**** VORLIEGENDER TEXTAUSZUG ****

Klimawandel im Norden Quebecs
„Alles ist jetzt weniger vorhersehbar“
Die Förderung und der Schutz der Kunst und Kultur der Inuit aus Nunavik ist die Mission des Avataq Cultural Institute in Montreal, dem kanadischen Partner der Residenzkette beim Projekt „The Right To Be Cold“. Im Interview erzählen die Künstlerin Olivia Lya Thomassie und der Künstler Nicolas Pirti-Duplessis, beide Mitarbeitende im Institut, über ihre Leben zwischen zwei Kulturen, die Herausforderungen des Klimawandels auf das Leben im Norden des Landes und ihre Arbeit bei Avataq.
Von Caroline Gagnon
Unser Ziel ist es, zum Aufbau eines Netzwerks von Museen oder Archiven beizutragen, die sich der Inuit-Kultur widmen.
Nicolas Pirti-Duplessis
Nicolas Pirti-Duplessis Ich komme ursprünglich aus Akulivik. Mein Vater ist aus Quebec und meine Mutter ist Inuit, daher mein Nachname Pirti-Duplessis. Beide sind Lehrer, und ich wurde auch einer. Ich bin aber auch Übersetzer – ich bin dreisprachig – und Musiker. Meine Band heißt Arctistic. Arctistic, weil mein Dorf knapp unterhalb des Polarkreises liegt und das Album ein Kunstprojekt ist. Seit 2018 arbeite ich am Avataq Cultural Institute als Informationsbeauftragter. Davor habe ich im Bereich der Kartographie gearbeitet. Ich reiste zu elf Gemeinden in Nunavik und führte Interviews mit Jägern und Ältesten, um die Richtigkeit der in den 1980er Jahren gesammelten Toponyme zu überprüfen und gegebenenfalls Korrekturen vorzunehmen. So konnte ich viele Jagdgebiete und das Territorium von Nunavik entdecken, das vierzehn Gemeinden umfasst, plus die Gemeinde Chisasibi, die im Cree-Territorium liegt. Diese Gemeinden gehören zur Makivik Corporation, welche die Inuit in ihren Beziehungen zu den Regierungen von Quebec und Kanada vertritt. Es gibt 14.000 Inuit in Quebec und 67.000 in Kanada.
Olivia Lya Thomassie Ich komme aus Kangirsuk, an der Ungava-Bucht. Es liegt ungefähr auf dem gleichen Breitengrad wie Akulivik, wo Nicolas herkommt, aber Nicolas' Dorf liegt an der Hudson Bay. Ich habe ebenfalls gemischte Wurzeln: Mein Vater ist ein Quebecer aus Trois-Rivières, und meine Mutter ist eine Inuk aus Kangirsuk. Ich bin Künstlerin, habe kurze Kunstvideos mit Wapikoni mobile gemacht und interessiere mich für Perlen. Ich spiele auch ein bisschen Theater. Das Stück, in dem ich gerade mitspiele, Aalaapi, wird auf dem Festival TransAmériques präsentiert.

****

## ZU BEARBEITENDE AUFGABEN
1) Seit wann und in welcher Funktion arbeitet Nicolas Pirti-Duplessis laut dem Textauszug über den Klimawandel im Norden Quebecs am Avataq Cultural Institute?
2) Setze den Textauszug über den Klimawandel im Norden Quebecs im Anschluss an seinen letzten Satz fort.

**** AUSGELESENE EINTRÄGE ****

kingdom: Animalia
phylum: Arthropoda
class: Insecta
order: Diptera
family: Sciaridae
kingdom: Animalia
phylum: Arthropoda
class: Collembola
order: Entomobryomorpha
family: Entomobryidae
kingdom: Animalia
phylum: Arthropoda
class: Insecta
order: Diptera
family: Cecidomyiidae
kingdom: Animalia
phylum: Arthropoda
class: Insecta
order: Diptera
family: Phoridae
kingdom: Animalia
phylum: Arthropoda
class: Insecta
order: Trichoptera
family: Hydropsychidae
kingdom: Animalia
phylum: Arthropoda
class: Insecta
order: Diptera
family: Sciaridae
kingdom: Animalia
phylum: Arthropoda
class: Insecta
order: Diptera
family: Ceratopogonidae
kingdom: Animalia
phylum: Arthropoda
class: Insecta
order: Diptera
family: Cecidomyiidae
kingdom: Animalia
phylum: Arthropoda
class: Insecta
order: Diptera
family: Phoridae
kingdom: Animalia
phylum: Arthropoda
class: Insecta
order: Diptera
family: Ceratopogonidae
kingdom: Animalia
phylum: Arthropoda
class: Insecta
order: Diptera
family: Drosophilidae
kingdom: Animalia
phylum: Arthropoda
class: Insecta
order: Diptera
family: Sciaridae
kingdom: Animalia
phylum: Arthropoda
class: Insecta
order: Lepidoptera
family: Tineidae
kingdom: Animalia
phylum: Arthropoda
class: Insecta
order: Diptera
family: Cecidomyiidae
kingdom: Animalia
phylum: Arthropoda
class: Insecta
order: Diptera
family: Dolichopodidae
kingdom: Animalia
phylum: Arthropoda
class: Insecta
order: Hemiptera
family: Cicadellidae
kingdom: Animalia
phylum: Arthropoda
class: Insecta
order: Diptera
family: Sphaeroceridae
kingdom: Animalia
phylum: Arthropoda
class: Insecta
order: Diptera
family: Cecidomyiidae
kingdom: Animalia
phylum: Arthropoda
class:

****

## LÖSUNGEN DER AUFGABEN
1) Seit 2018 als Informationsbeauftragter.

2)
Nicolas Pirti-Duplessis Das Avataq Cultural Institute hat es sich zur Aufgabe gemacht, die Sprache und Kultur der Inuit von Nunavik (Nord-Québec) zu schützen und zu fördern. Das Institut hat verschiedene Abteilungen: Archäologie, lokale Kulturkomitees, Forschung, Bibliotheken und Archive, Museologie, Inuktitut-Sprache, Kommunikation und Publikationen, Kunstsekretariat. Der Hauptsitz befindet sich in Inukjuak, einem Dorf an der Hudson Bay. Es gibt drei Vollzeitmitarbeiter. Wir haben auch ein Büro in Montreal, wo sich die Archive befinden und wir die uns anvertrauten Artefakte aufbewahren. Wir haben zum Beispiel eine Menge Interviews mit Ältesten aus den 1950er und 1960er Jahren gemacht. Unser Ziel ist es, zum Aufbau eines Netzwerks von Museen oder Archiven beizutragen, die sich der Inuit-Kultur widmen. Wir sind hauptsächlich auf lokaler Ebene aktiv, nehmen aber auch an internationalen Projekten teil.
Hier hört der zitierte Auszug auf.